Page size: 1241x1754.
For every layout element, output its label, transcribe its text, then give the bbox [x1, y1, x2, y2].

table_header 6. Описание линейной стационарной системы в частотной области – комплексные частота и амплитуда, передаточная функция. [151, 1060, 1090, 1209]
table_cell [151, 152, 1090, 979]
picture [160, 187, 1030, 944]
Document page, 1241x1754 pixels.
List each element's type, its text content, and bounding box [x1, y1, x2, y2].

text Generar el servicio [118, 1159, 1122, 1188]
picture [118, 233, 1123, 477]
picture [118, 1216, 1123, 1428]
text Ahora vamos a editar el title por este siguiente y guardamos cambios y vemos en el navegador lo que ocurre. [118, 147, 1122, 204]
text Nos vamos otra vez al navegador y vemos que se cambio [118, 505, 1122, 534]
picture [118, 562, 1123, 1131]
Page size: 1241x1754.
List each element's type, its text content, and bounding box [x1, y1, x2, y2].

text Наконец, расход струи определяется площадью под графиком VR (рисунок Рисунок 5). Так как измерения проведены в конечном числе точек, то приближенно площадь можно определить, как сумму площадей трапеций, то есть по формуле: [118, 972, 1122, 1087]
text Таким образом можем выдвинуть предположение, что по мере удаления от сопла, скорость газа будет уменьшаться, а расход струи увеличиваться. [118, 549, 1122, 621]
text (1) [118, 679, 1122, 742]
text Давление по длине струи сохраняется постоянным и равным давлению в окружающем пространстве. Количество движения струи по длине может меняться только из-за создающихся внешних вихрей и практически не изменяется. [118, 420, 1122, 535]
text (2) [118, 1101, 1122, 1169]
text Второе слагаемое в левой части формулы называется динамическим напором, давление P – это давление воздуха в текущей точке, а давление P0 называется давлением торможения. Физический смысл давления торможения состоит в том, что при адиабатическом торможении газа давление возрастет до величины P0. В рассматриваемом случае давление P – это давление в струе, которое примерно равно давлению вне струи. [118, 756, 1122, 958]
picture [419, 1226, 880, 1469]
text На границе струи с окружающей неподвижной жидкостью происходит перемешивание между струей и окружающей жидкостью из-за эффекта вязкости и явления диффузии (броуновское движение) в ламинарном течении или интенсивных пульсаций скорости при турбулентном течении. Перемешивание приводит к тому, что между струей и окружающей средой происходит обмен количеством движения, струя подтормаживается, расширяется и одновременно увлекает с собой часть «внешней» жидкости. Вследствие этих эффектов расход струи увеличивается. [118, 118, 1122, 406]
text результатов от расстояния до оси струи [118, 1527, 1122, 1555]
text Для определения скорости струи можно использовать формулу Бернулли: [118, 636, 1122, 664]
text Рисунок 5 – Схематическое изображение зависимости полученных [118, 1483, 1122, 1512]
....................
(Stated goal)
Rewrite the listing above with "bounding box" replaced by "enclosing rectangle" and everything else left unchanged.

(Output for this task)
Page size: 1241x1754.
For every layout element, output its label, transcribe its text, then give the bbox [x1, y1, x2, y2].

table_header 6. Описание линейной стационарной системы в частотной области – комплексные частота и амплитуда, передаточная функция. [151, 1060, 1090, 1209]
table_cell [151, 152, 1090, 979]
picture [160, 187, 1030, 944]
Document page, 1241x1754 pixels.
List each element's type, its text content, and enclosing rectangle [x1, y1, x2, y2].

text Generar el servicio [118, 1159, 1122, 1188]
picture [118, 233, 1123, 477]
picture [118, 1216, 1123, 1428]
text Ahora vamos a editar el title por este siguiente y guardamos cambios y vemos en el navegador lo que ocurre. [118, 147, 1122, 204]
text Nos vamos otra vez al navegador y vemos que se cambio [118, 505, 1122, 534]
picture [118, 562, 1123, 1131]
Page size: 1241x1754.
List each element's type, its text content, and enclosing rectangle [x1, y1, x2, y2].

text Наконец, расход струи определяется площадью под графиком VR (рисунок Рисунок 5). Так как измерения проведены в конечном числе точек, то приближенно площадь можно определить, как сумму площадей трапеций, то есть по формуле: [118, 972, 1122, 1087]
text Таким образом можем выдвинуть предположение, что по мере удаления от сопла, скорость газа будет уменьшаться, а расход струи увеличиваться. [118, 549, 1122, 621]
text (1) [118, 679, 1122, 742]
text Давление по длине струи сохраняется постоянным и равным давлению в окружающем пространстве. Количество движения струи по длине может меняться только из-за создающихся внешних вихрей и практически не изменяется. [118, 420, 1122, 535]
text (2) [118, 1101, 1122, 1169]
text Второе слагаемое в левой части формулы называется динамическим напором, давление P – это давление воздуха в текущей точке, а давление P0 называется давлением торможения. Физический смысл давления торможения состоит в том, что при адиабатическом торможении газа давление возрастет до величины P0. В рассматриваемом случае давление P – это давление в струе, которое примерно равно давлению вне струи. [118, 756, 1122, 958]
picture [419, 1226, 880, 1469]
text На границе струи с окружающей неподвижной жидкостью происходит перемешивание между струей и окружающей жидкостью из-за эффекта вязкости и явления диффузии (броуновское движение) в ламинарном течении или интенсивных пульсаций скорости при турбулентном течении. Перемешивание приводит к тому, что между струей и окружающей средой происходит обмен количеством движения, струя подтормаживается, расширяется и одновременно увлекает с собой часть «внешней» жидкости. Вследствие этих эффектов расход струи увеличивается. [118, 118, 1122, 406]
text результатов от расстояния до оси струи [118, 1527, 1122, 1555]
text Для определения скорости струи можно использовать формулу Бернулли: [118, 636, 1122, 664]
text Рисунок 5 – Схематическое изображение зависимости полученных [118, 1483, 1122, 1512]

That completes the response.